Single arm incline press is an upper-body workout that targets the pectoral muscle. Because balance may be an issue, this variation is generally performed using lighter weights for moderate-to-high reps like 8-12 reps per set or more in conjunction with exercises for the chest or upper body.
A single arm incline press is an alternative to the dumbbell bench press, in which you push one arm at a time overhead. It is more demanding on stability and balance than a standard dumbbell bench press as the body is required to keep a steady position across the bench.
Instruction for Single Arm Incline Press
- Begin by lying down on a bench that is inclined with your feet on the floor. You can then hold dumbbells in one hand, with your arm to the side and straight across your chest.
- Slowly lower your arm until it’s at the shoulder level, ensuring the 90-degree angle of the arm until there is a tightness in your chest.

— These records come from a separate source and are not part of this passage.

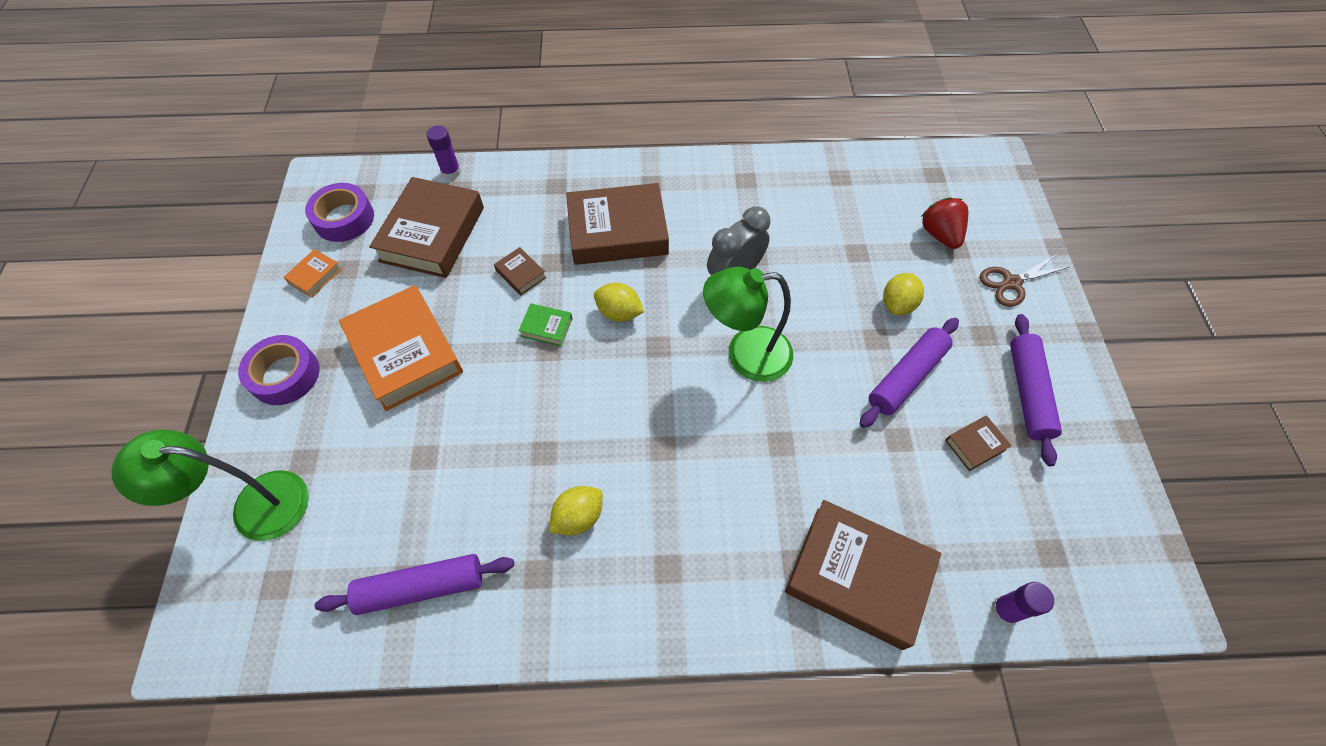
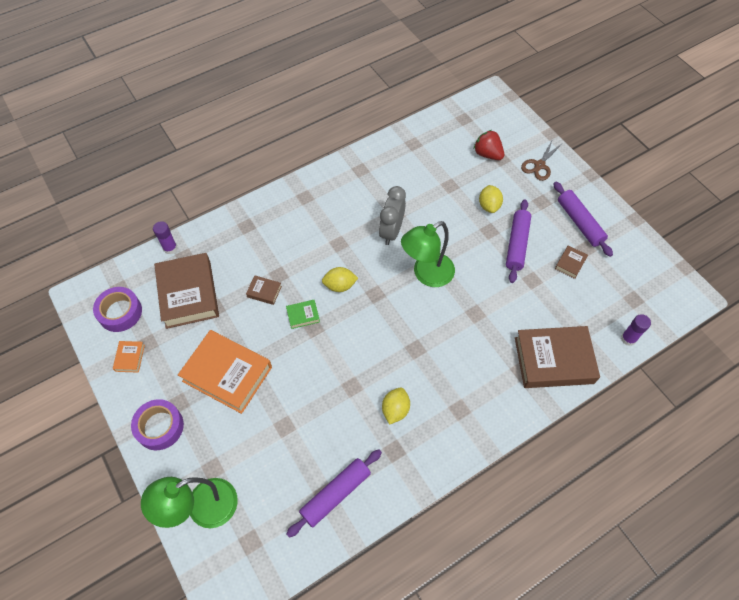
camera: 30 degrees left, 0 degrees up
brown book [566,183,669,265] -> none

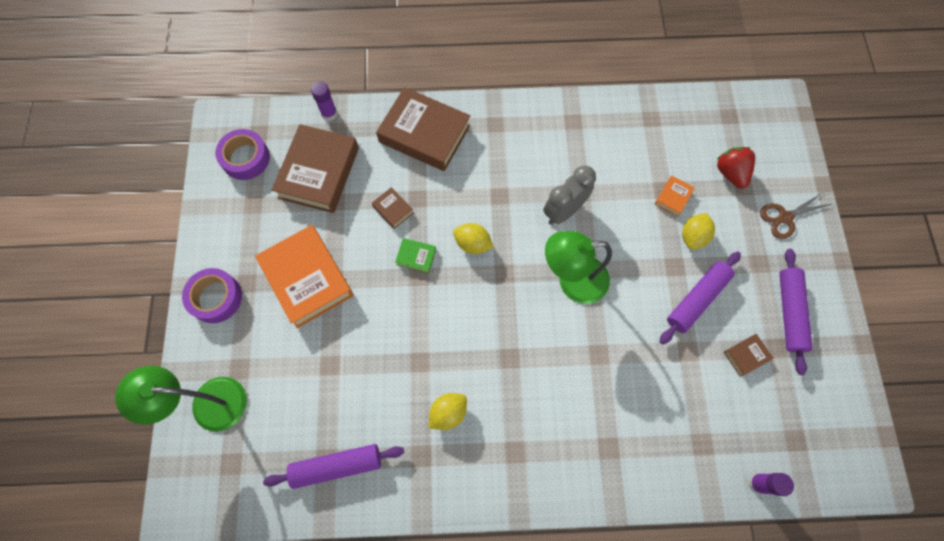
camera: 30 degrees right, 10 degrees up
orange book [113,341,145,373] -> orange book moved to [655,176,695,217]
brown book [515,326,600,388] -> brown book moved to [376,87,470,171]

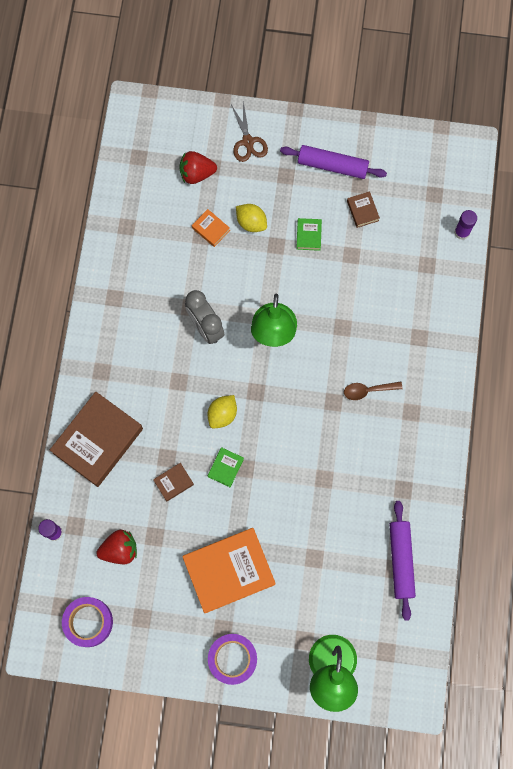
camera: 80 degrees left, 5 degrees up
brown book [272,124,359,213] -> red strawberry [96,530,137,564]
yellow lemon [429,393,467,430] -> none
purple rolling pin [659,251,741,344] -> green book [296,218,322,251]
none -> brown spoon [344,382,403,400]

- Keep this position for a few seconds before returning to the position you started from.
- Repeat for as many repetitions and sets as you like.
- Increases the size and strength of the triceps and pecs.
- It targets the chest’s upper part.
- Training to correct any imbalances in strength or between the sides.
- The free hand may help in performing forced reps or identifying the hand that is working.
- Important core work to help stabilize the press.
- It tests your core more than normal dumbbell bench presses.
- It can help prevent imbalances in strength.
- It helps improve your shoulder stability.
- It offers greater flexibility than bench press barbells.
- It prevents overtraining on your primary side.